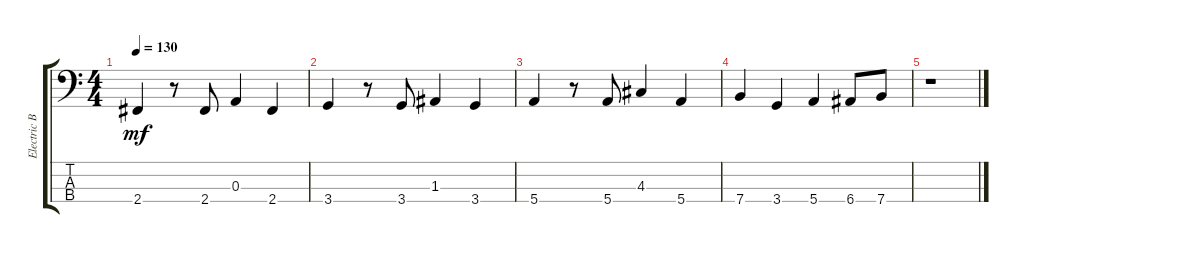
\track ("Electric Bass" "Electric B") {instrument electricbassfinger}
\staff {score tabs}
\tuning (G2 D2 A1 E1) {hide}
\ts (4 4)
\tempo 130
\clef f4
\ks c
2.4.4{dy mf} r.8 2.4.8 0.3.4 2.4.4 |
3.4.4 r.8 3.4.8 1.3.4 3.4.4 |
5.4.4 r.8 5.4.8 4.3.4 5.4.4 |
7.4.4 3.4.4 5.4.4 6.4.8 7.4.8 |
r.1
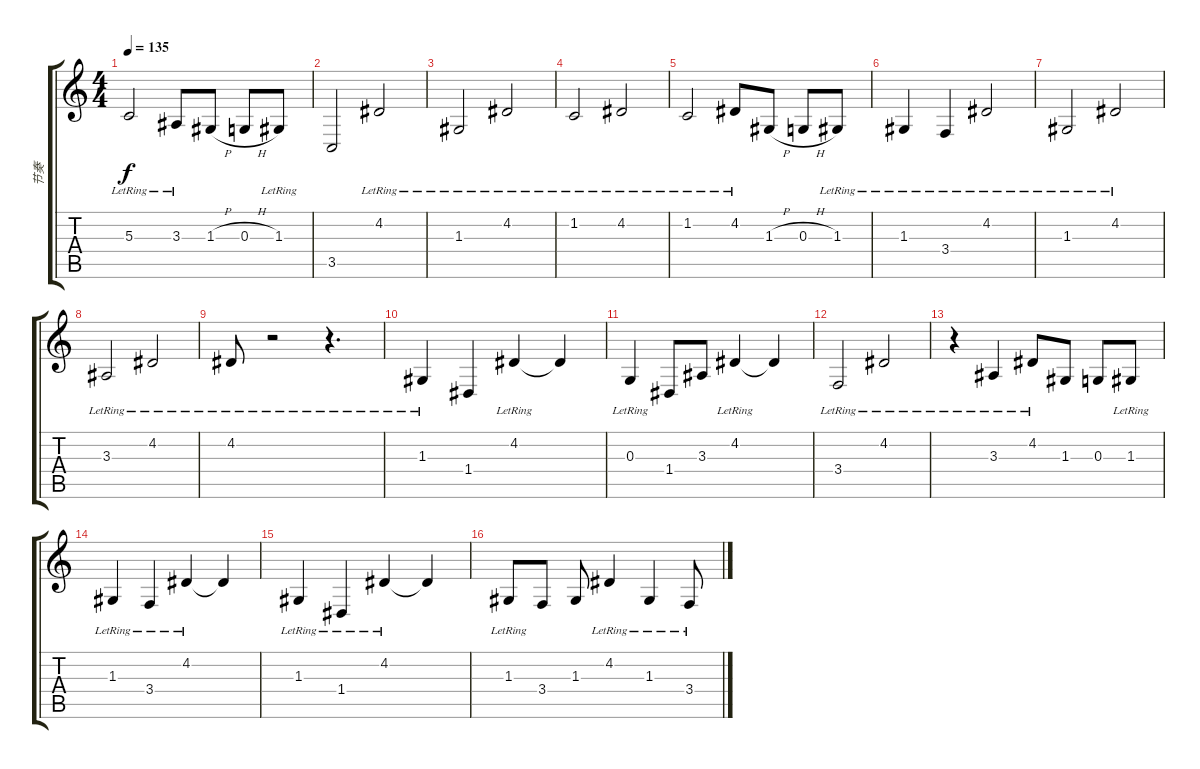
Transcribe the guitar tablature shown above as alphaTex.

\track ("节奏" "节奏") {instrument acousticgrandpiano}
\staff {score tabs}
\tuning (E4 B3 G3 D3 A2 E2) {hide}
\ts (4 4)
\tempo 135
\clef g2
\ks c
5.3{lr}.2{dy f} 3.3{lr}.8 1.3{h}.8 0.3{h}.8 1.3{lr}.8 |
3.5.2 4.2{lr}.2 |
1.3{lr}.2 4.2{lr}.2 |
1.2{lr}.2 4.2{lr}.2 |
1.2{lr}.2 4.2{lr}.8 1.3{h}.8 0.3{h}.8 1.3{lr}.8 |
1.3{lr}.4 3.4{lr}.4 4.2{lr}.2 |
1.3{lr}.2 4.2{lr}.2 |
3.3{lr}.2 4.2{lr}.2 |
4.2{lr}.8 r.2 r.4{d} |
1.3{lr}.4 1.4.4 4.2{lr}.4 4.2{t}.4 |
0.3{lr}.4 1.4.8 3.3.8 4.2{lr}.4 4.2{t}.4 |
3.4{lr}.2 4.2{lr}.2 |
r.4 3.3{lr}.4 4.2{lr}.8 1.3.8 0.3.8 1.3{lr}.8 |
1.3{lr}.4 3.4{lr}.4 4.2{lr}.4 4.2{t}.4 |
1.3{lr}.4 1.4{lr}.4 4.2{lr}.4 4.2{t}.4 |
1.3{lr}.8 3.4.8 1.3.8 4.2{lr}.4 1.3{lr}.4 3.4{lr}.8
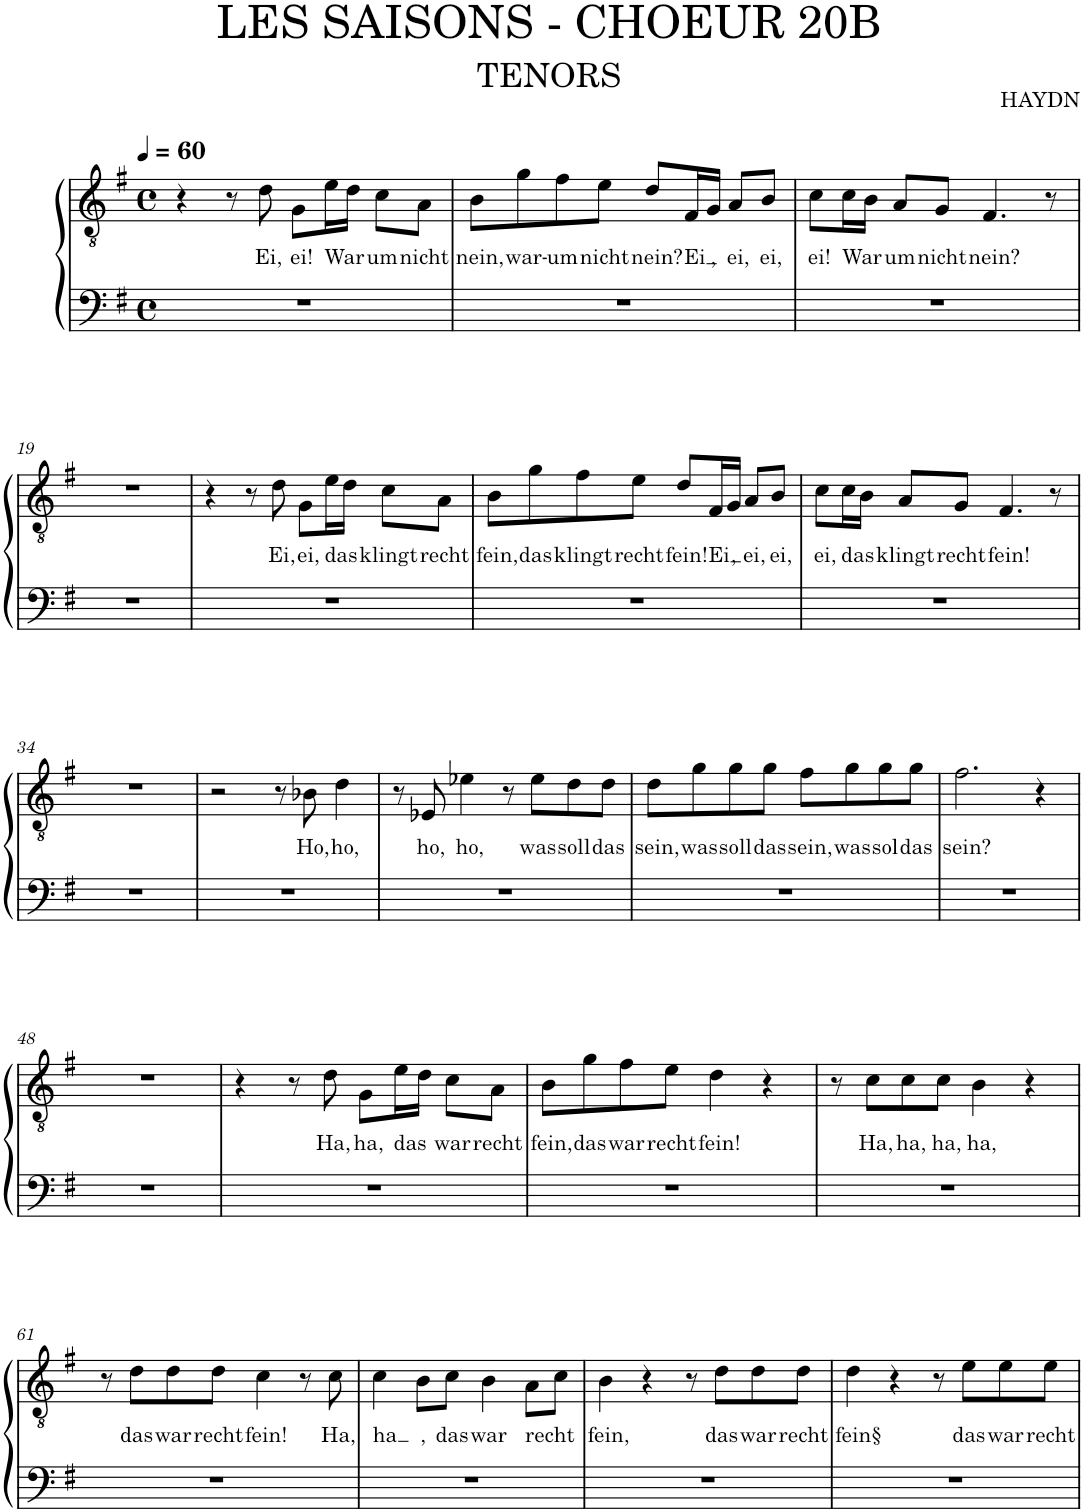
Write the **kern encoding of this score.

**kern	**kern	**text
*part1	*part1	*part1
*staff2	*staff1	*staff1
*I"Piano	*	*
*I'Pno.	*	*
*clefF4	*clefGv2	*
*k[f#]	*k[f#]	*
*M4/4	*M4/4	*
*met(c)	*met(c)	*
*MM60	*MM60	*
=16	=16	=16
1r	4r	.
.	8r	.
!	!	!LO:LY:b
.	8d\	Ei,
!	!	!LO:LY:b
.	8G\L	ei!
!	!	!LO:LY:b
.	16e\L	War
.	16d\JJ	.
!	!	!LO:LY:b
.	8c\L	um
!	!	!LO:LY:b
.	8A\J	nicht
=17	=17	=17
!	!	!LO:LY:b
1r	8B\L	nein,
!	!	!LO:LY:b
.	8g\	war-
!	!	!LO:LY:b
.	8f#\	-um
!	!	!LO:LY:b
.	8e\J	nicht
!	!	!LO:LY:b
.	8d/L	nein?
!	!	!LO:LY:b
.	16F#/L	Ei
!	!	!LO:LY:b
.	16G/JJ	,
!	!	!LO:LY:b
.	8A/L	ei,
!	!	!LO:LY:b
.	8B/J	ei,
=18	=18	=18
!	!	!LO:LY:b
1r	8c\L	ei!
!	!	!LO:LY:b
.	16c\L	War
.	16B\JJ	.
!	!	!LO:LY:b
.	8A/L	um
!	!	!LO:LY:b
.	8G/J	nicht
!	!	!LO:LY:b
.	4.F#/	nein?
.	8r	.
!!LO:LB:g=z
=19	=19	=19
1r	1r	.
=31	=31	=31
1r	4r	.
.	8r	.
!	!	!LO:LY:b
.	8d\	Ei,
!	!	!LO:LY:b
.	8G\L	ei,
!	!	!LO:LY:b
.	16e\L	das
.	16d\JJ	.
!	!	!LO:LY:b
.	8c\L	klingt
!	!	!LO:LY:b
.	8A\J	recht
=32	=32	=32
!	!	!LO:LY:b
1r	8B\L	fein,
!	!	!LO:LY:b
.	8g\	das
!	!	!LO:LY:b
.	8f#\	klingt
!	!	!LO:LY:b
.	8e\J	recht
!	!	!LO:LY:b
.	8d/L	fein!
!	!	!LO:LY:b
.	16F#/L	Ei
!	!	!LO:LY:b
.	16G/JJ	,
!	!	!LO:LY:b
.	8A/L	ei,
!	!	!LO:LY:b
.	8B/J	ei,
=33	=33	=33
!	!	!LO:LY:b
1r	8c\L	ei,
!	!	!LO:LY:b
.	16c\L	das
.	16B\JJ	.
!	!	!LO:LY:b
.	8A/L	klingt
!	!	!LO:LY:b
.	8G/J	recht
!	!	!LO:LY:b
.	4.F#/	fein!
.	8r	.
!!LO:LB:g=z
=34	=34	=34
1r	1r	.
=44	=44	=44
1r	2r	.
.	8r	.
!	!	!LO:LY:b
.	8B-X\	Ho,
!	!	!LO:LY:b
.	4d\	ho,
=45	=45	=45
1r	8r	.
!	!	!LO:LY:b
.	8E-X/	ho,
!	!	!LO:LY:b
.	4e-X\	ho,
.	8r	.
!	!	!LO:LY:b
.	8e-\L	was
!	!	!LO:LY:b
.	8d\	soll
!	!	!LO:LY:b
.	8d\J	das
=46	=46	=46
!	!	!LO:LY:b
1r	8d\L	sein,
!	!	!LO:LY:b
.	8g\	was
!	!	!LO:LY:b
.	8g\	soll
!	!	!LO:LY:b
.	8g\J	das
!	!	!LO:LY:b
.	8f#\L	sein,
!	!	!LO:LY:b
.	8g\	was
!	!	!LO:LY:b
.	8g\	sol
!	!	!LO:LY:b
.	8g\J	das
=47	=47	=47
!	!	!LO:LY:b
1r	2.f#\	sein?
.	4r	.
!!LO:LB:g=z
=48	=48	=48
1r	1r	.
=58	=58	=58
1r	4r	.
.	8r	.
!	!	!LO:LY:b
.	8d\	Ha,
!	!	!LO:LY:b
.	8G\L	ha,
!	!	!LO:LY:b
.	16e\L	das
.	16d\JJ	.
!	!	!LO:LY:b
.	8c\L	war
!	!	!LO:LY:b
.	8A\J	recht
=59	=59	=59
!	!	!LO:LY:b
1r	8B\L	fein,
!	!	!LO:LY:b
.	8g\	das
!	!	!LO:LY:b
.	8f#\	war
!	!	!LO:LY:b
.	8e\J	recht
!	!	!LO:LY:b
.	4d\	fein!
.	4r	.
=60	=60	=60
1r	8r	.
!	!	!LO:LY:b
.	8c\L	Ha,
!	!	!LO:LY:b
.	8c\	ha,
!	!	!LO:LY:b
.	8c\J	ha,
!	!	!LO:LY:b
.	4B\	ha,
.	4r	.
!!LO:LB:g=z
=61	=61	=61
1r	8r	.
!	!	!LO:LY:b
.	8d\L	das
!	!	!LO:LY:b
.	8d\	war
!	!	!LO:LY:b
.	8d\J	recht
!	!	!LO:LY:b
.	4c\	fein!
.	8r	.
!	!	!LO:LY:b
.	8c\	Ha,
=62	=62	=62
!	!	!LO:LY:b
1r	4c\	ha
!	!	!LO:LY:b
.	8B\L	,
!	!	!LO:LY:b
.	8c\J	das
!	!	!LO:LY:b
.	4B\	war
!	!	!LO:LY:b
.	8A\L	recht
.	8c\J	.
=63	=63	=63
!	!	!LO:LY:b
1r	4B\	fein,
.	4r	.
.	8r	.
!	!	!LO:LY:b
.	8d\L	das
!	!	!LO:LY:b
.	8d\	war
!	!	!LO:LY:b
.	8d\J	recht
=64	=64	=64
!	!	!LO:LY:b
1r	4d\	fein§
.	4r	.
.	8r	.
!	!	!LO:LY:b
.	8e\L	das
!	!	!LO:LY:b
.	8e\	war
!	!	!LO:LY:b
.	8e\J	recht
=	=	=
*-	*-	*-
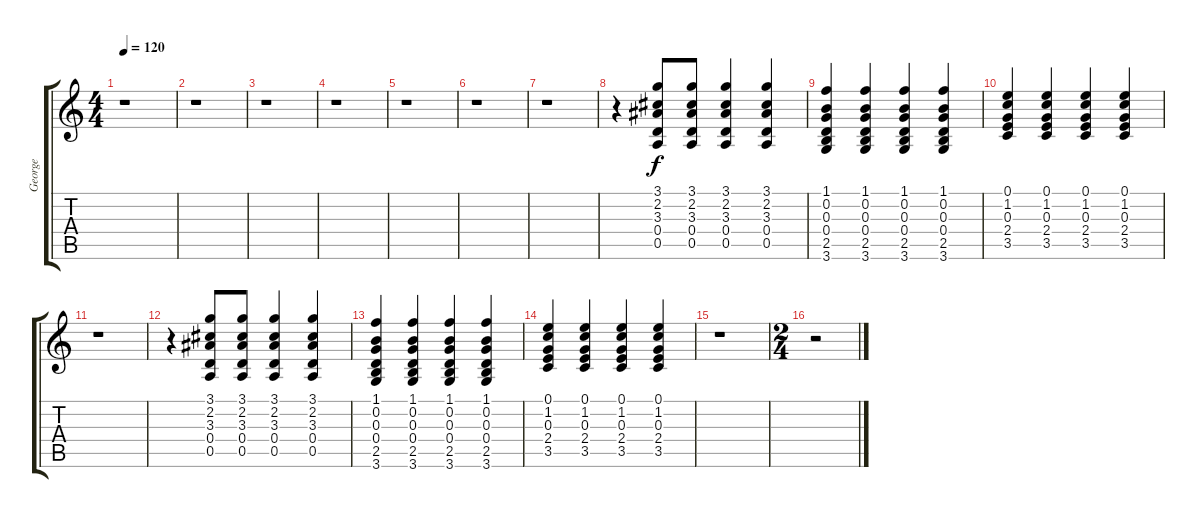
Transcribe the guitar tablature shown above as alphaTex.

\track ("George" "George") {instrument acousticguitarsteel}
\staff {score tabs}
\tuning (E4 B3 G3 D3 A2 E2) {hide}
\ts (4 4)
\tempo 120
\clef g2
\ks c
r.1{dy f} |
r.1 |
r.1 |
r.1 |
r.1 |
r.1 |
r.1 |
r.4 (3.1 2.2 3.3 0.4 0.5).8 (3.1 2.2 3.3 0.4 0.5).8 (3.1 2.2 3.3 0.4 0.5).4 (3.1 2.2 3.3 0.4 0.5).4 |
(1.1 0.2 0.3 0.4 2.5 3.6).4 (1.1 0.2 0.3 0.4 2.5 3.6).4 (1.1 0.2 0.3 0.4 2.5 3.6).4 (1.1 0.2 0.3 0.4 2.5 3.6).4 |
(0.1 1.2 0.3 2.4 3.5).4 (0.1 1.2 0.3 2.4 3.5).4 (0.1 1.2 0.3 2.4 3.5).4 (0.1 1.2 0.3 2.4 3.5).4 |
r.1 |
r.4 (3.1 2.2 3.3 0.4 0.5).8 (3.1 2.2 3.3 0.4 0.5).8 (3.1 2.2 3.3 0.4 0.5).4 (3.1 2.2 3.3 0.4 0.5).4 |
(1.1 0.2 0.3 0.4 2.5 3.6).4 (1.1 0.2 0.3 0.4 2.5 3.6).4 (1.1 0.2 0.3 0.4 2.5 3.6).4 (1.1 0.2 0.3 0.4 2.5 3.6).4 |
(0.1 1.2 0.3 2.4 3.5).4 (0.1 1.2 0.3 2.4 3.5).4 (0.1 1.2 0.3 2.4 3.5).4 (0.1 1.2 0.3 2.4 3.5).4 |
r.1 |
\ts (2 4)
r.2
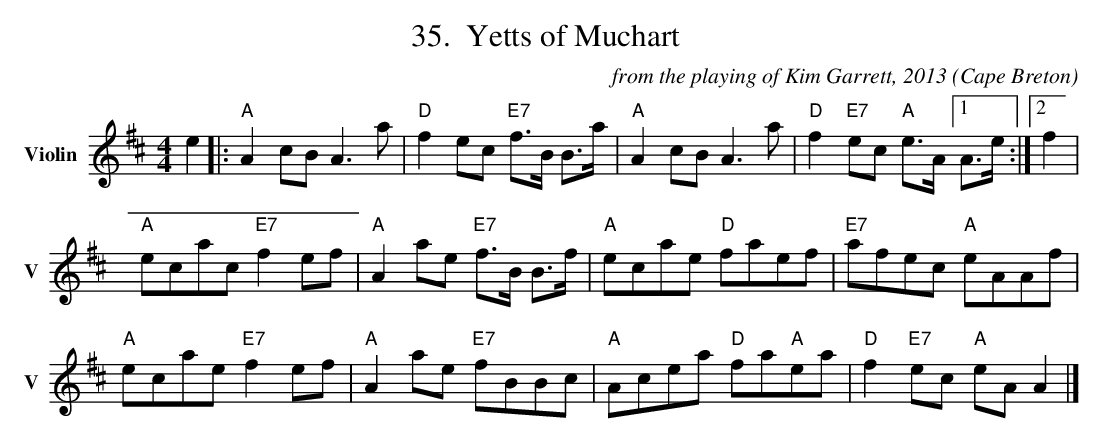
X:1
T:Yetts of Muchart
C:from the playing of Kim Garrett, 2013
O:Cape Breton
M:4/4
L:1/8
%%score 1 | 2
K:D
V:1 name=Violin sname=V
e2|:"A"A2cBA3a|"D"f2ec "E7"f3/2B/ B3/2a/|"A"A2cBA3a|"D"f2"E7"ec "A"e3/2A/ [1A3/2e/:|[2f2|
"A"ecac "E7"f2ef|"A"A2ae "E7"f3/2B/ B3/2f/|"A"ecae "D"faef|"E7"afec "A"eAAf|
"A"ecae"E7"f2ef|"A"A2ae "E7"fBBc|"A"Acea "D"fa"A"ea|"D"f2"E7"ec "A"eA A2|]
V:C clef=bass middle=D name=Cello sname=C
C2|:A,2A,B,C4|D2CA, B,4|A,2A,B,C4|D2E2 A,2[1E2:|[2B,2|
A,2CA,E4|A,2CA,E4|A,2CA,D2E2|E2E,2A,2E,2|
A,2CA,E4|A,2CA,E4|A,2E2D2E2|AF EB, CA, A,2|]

◆ PROBLEM REQUIREMENTS ◆
Copy out the material verbatim from its very beginning through the line that contains "Write the **kern encoding of this score.", including that line, and omit the pictures.

◆ WRITTEN RESPONSE ◆
\track ("Electric Bass" "Electric B") {instrument electricbassfinger}
\staff {score tabs}
\tuning (G2 D2 A1 E1) {hide}
\ts (4 4)
\tempo 130
\clef f4
\ks c
2.4.4{dy mf} r.8 2.4.8 0.3.4 2.4.4 |
3.4.4 r.8 3.4.8 1.3.4 3.4.4 |
5.4.4 r.8 5.4.8 4.3.4 5.4.4 |
7.4.4 3.4.4 5.4.4 6.4.8 7.4.8 |
r.1
Transcribe the guitar tablature shown above as alphaTex.

\track ("节奏" "节奏") {instrument acousticgrandpiano}
\staff {score tabs}
\tuning (E4 B3 G3 D3 A2 E2) {hide}
\ts (4 4)
\tempo 135
\clef g2
\ks c
5.3{lr}.2{dy f} 3.3{lr}.8 1.3{h}.8 0.3{h}.8 1.3{lr}.8 |
3.5.2 4.2{lr}.2 |
1.3{lr}.2 4.2{lr}.2 |
1.2{lr}.2 4.2{lr}.2 |
1.2{lr}.2 4.2{lr}.8 1.3{h}.8 0.3{h}.8 1.3{lr}.8 |
1.3{lr}.4 3.4{lr}.4 4.2{lr}.2 |
1.3{lr}.2 4.2{lr}.2 |
3.3{lr}.2 4.2{lr}.2 |
4.2{lr}.8 r.2 r.4{d} |
1.3{lr}.4 1.4.4 4.2{lr}.4 4.2{t}.4 |
0.3{lr}.4 1.4.8 3.3.8 4.2{lr}.4 4.2{t}.4 |
3.4{lr}.2 4.2{lr}.2 |
r.4 3.3{lr}.4 4.2{lr}.8 1.3.8 0.3.8 1.3{lr}.8 |
1.3{lr}.4 3.4{lr}.4 4.2{lr}.4 4.2{t}.4 |
1.3{lr}.4 1.4{lr}.4 4.2{lr}.4 4.2{t}.4 |
1.3{lr}.8 3.4.8 1.3.8 4.2{lr}.4 1.3{lr}.4 3.4{lr}.8
Write the **kern encoding of this score.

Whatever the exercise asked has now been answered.